§ **Texto fornecido**:

****************

Os valores serão pagos mediante adesão voluntária e individual de cada municípios – o que gera debates sobre a escolha entre a repactuação no Brasil ou aguardar por um desfecho do processo judicial na Inglaterra.

Na ação ajuizada em Londres contra a mineradora BHP Billiton, feita pelo escritório inglês Pogust Goodhead, o valor total da indenização pedida é de aproximadamente R$ 230 bilhões. Ainda é incerto dizer quanto, em caso de vitória dos representantes dos atingidos, seria destinado aos municípios.

Um contrato enviado ao Supremo Tribunal Federal (STF) pela a Prefeitura de Pingo D’água, na região do Vale do Rio Doce, assinado com o escritório inglês indica que o valor estimado do honorário seria de R$ 10 milhões.

No último dia 14, o ministro Flávio Dino, relator de uma ação do Instituto Brasileiro de Mineração (IBRAM) que questiona a constitucionalidade de que municípios acionem mineradoras no exterior, proibiu que municípios brasileiros efetuem qualquer pagamento de honorários advocatícios baseados em cláusulas de êxito (ad exitum) sem prévia análise de legalidade por parte das instâncias soberanas do Estado brasileiro, especialmente o STF. 

No caso da ação em Londres, assinam a representação contra a BHP Billiton mais de 620 mil atingidos, entre municípios, indivíduos, entidades religiosas, comunidades tradicionais e empresas. O valor dos honorários, em caso de êxito no tribunal, varia – para indivíduos, será de 30% do montante a ser recebido. Para empresas, entre 20 a 30%. Já comunidades tradicionais não terão taxa de cobrança.

O julgamento da ação teve início nesta segunda-feira (21) e tem previsão para durar 12 semanas. Após sua conclusão em março, a expectativa é que um resultado final seja publicado pela Corte inglesa no meio de 2025.

Repactuação

A previsão é que a repactuação de Mariana seja assinada, finalmente, em um evento em Brasília na próxima sexta-feira (25). Ao todo, R$ 100 bilhões em “dinheiro novo” devem ser pagos em duas décadas.

A maioria das obrigações de fazer das empresas ficará em obrigações de pagar à União e a Minas Gerais e ao Espírito Santo. Os governos dos dois estados terão de implementar políticas públicas que concretizaram as ações de reparação.

O novo modelo mantém algumas obrigações diretas para as empresas, como:

1. Finalização do reassentamento de Bento Rodrigues e Paracatu de Baixo

2. Retirada de 9 milhões de m³ de rejeitos do reservatório da UHE Risoleta Neves

3. Recuperação de 54 mil hectares de floresta nativa na Bacia do Rio Doce

4. Recuperação de 5 mil nascentes na Bacia do Rio Doce

5. Realização do Gerenciamento de Áreas Contaminadas (GAC)

****************

§ **Informações fornecidas**:
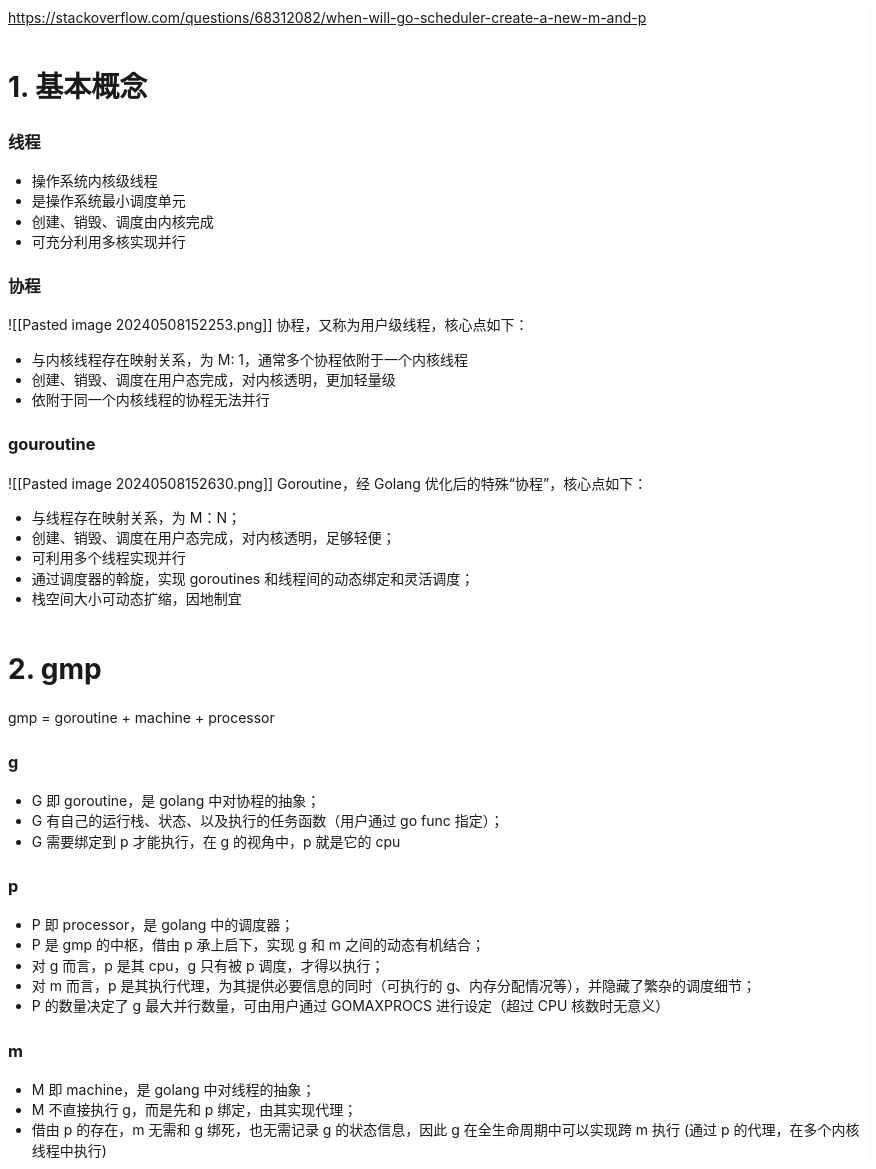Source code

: https://stackoverflow.com/questions/68312082/when-will-go-scheduler-create-a-new-m-and-p


# 1. 基本概念
### 线程
- 操作系统内核级线程
- 是操作系统最小调度单元
- 创建、销毁、调度由内核完成
- 可充分利用多核实现并行

### 协程
![[Pasted image 20240508152253.png]]
协程，又称为用户级线程，核心点如下：
- 与内核线程存在映射关系，为 M: 1，通常多个协程依附于一个内核线程
- 创建、销毁、调度在用户态完成，对内核透明，更加轻量级
- 依附于同一个内核线程的协程无法并行

### gouroutine
![[Pasted image 20240508152630.png]]
Goroutine，经 Golang 优化后的特殊“协程”，核心点如下：
- 与线程存在映射关系，为 M：N；
- 创建、销毁、调度在用户态完成，对内核透明，足够轻便；
- 可利用多个线程实现并行
- 通过调度器的斡旋，实现 goroutines 和线程间的动态绑定和灵活调度；
- 栈空间大小可动态扩缩，因地制宜

# 2. gmp
gmp = goroutine + machine + processor

### g
- G 即 goroutine，是 golang 中对协程的抽象；
- G 有自己的运行栈、状态、以及执行的任务函数（用户通过 go func 指定）；
- G 需要绑定到 p 才能执行，在 g 的视角中，p 就是它的 cpu

### p
- P 即 processor，是 golang 中的调度器；
- P 是 gmp 的中枢，借由 p 承上启下，实现 g 和 m 之间的动态有机结合；
- 对 g 而言，p 是其 cpu，g 只有被 p 调度，才得以执行；
- 对 m 而言，p 是其执行代理，为其提供必要信息的同时（可执行的 g、内存分配情况等），并隐藏了繁杂的调度细节；
- P 的数量决定了 g 最大并行数量，可由用户通过 GOMAXPROCS 进行设定（超过 CPU 核数时无意义）

### m
- M 即 machine，是 golang 中对线程的抽象；
- M 不直接执行 g，而是先和 p 绑定，由其实现代理；
- 借由 p 的存在，m 无需和 g 绑死，也无需记录 g 的状态信息，因此 g 在全生命周期中可以实现跨 m 执行 (通过 p 的代理，在多个内核线程中执行)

****************

§ **Tarefa atribuída A**:
Formate todas as linhas dos registros como uma lista numerada, sem as linhas em branco. Deixe as imagens de fora da resposta.
§ **Tarefa atribuída B**:
Retome o texto sobre a repactuação do acordo de Mariana logo após a última frase apresentada.
Os registros não têm relação alguma com o texto.

§ **Resultado da tarefa A**:
1. Source code
2. : https://stackoverflow.com/questions/68312082/when-will-go-scheduler-create-a-new-m-and-p
3. # 1. 基本概念
4. ### 线程
5. - 操作系统内核级线程
6. - 是操作系统最小调度单元
7. - 创建、销毁、调度由内核完成
8. - 可充分利用多核实现并行
9. ### 协程
10. ![[Pasted image 20240508152253.png]]
11. 协程，又称为用户级线程，核心点如下：
12. - 与内核线程存在映射关系，为 M: 1，通常多个协程依附于一个内核线程
13. - 创建、销毁、调度在用户态完成，对内核透明，更加轻量级
14. - 依附于同一个内核线程的协程无法并行
15. ### gouroutine
16. ![[Pasted image 20240508152630.png]]
17. Goroutine，经 Golang 优化后的特殊“协程”，核心点如下：
18. - 与线程存在映射关系，为 M：N；
19. - 创建、销毁、调度在用户态完成，对内核透明，足够轻便；
20. - 可利用多个线程实现并行
21. - 通过调度器的斡旋，实现 goroutines 和线程间的动态绑定和灵活调度；
22. - 栈空间大小可动态扩缩，因地制宜
23. # 2. gmp
24. gmp = goroutine + machine + processor
25. ### g
26. - G 即 goroutine，是 golang 中对协程的抽象；
27. - G 有自己的运行栈、状态、以及执行的任务函数（用户通过 go func 指定）；
28. - G 需要绑定到 p 才能执行，在 g 的视角中，p 就是它的 cpu
29. ### p
30. - P 即 processor，是 golang 中的调度器；
31. - P 是 gmp 的中枢，借由 p 承上启下，实现 g 和 m 之间的动态有机结合；
32. - 对 g 而言，p 是其 cpu，g 只有被 p 调度，才得以执行；
33. - 对 m 而言，p 是其执行代理，为其提供必要信息的同时（可执行的 g、内存分配情况等），并隐藏了繁杂的调度细节；
34. - P 的数量决定了 g 最大并行数量，可由用户通过 GOMAXPROCS 进行设定（超过 CPU 核数时无意义）
35. ### m
36. - M 即 machine，是 golang 中对线程的抽象；
37. - M 不直接执行 g，而是先和 p 绑定，由其实现代理；
38. - 借由 p 的存在，m 无需和 g 绑死，也无需记录 g 的状态信息，因此 g 在全生命周期中可以实现跨 m 执行 (通过 p 的代理，在多个内核线程中执行)

§ **Resultado da tarefa B**:
Ainda conforme o acordo, o sistema de indenizações será remodelado. Cada atingido vai receber R$ 30 mil, enquanto pescadores e agricultores receberão adicional de R$ 9 mil. Há, também, previsão de pagamento extra de R$ 13 mil por causa do comprometimento dos meios de acesso aos recursos hídricos. Trezentas mil pessoas devem ser beneficiadas.

Divisão dos R$ 100 bilhões em ‘dinheiro novo’:

– 40,73% (R$ 40,73 bilhões) serão destinados diretamente aos atingidos

– 16,13% (R$ 16,13 bilhões) aplicados na recuperação ambiental

– 17,85% (R$ 17,85 bilhões) em ações socioambientais que beneficiam indiretamente atingidos e meio ambiente

– 15,60% (R$ 15,60 bilhões) para saneamento e rodovias

– 7,62% (R$ 7,62 bilhões) para municípios

– 2,07% (R$ 2,06 bilhões) para ações institucionais e transparência

Outros pontos do acordo:

– Criação de um Programa de Transferência de Renda (PTR) de R$ 4 bilhões para pescadores e agricultores atingidos

– R$ 7,09 bilhões para programas de retomada econômica

– Fundo Popular da Bacia do Rio Doce, no valor de R$ 5,12 bilhões, para investimentos decididos diretamente pelas comunidades atingidas

– R$ 8,13 bilhões para um Fundo Ambiental da União e R$ 6 bilhões para um Fundo Ambiental dos Estados

– R$ 2,5 bilhões para reestruturação do setor de pesca, com previsão de liberação gradual da atividade

– R$ 12 bilhões para investimentos em saúde coletiva na Bacia do Rio Doce

– R$ 11 bilhões para saneamento básico nos municípios da Bacia

– R$ 4,6 bilhões para melhorias em rodovias federais na bacia (BR-262 e BR-356)

Posicionamento do escritório inglês

Nota do Pogust Goodhead

  1. Os termos de uma eventual repactuação de Mariana, divulgados pela BHP às vésperas do julgamento de responsabilidade da mineradora na Inglaterra – que começou nesta segunda-feira (21) – só comprovam que as empresas responsáveis pelo maior desastre ambiental do Brasil querem a todo custo tentar impedir as vítimas de buscarem justiça e continuar com perpetua
  2. Uma eventual repactuação não impactará o julgamento no Reino Unido. A forma em que os termos foram anunciados demonstram apenas uma tentativa desesperada da BHP de não responder em tribunal pelos atos que levaram ao rompimento da barragem do Fundão, em 5 de novembro de 2015.
  3. É fundamental esclarecer que a maior parte dos recursos referem-se a verbas que serão gastas pelos estados e pelo governo federal, e não se trata de compensações diretas aos indivíduos e comunidades afetadas.
  4. Diferente do acordo proposto pela BHP, o processo movido no Reino Unido por cerca de 620 mil vítimas da tragédia – representadas pelo Pogust Goodhead – é focada nos direitos individuais, buscando reparar os danos materiais e morais específicos sofridos por cada atingido. Além de moradores das regiões afetadas, comunidades indígenas e quilombolas, a ação também contempla 46 municípios, 1.500 empresas, instituições religiosas e autarquias.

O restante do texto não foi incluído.